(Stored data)
□ □ □

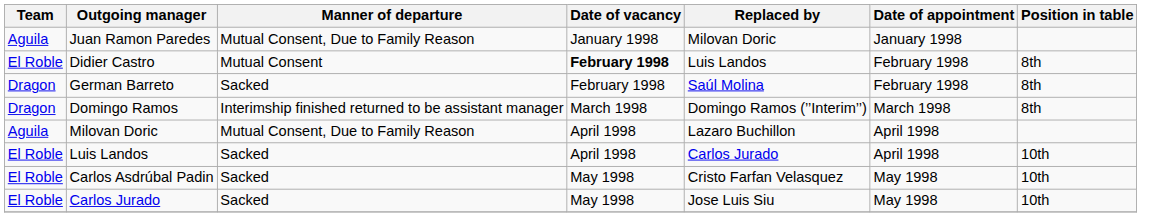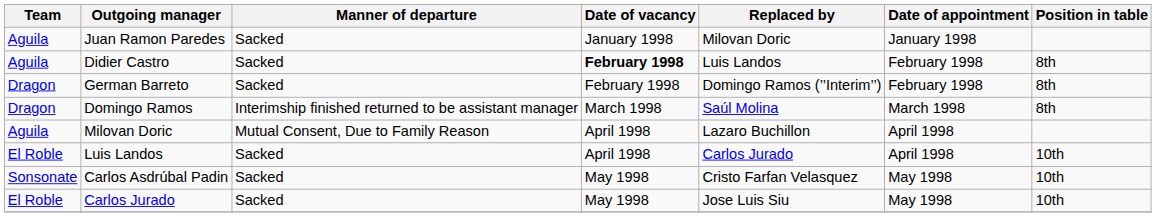Juan Ramon Paredes | Manner of departure: Mutual Consent, Due to Family Reason -> Sacked
Didier Castro | Team: El Roble -> Aguila
Didier Castro | Manner of departure: Mutual Consent -> Sacked
German Barreto | Replaced by: Saúl Molina -> Domingo Ramos (’’Interim’’)
Domingo Ramos | Replaced by: Domingo Ramos (’’Interim’’) -> Saúl Molina
Carlos Asdrúbal Padin | Team: El Roble -> Sonsonate
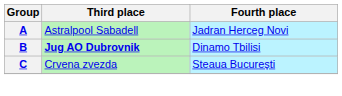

□ □ □

_Work required_
Gather each line of the entries above that contains the string "Replaced", with case counting.

_Reply_
German Barreto | Replaced by: Saúl Molina -> Domingo Ramos (’’Interim’’)
Domingo Ramos | Replaced by: Domingo Ramos (’’Interim’’) -> Saúl Molina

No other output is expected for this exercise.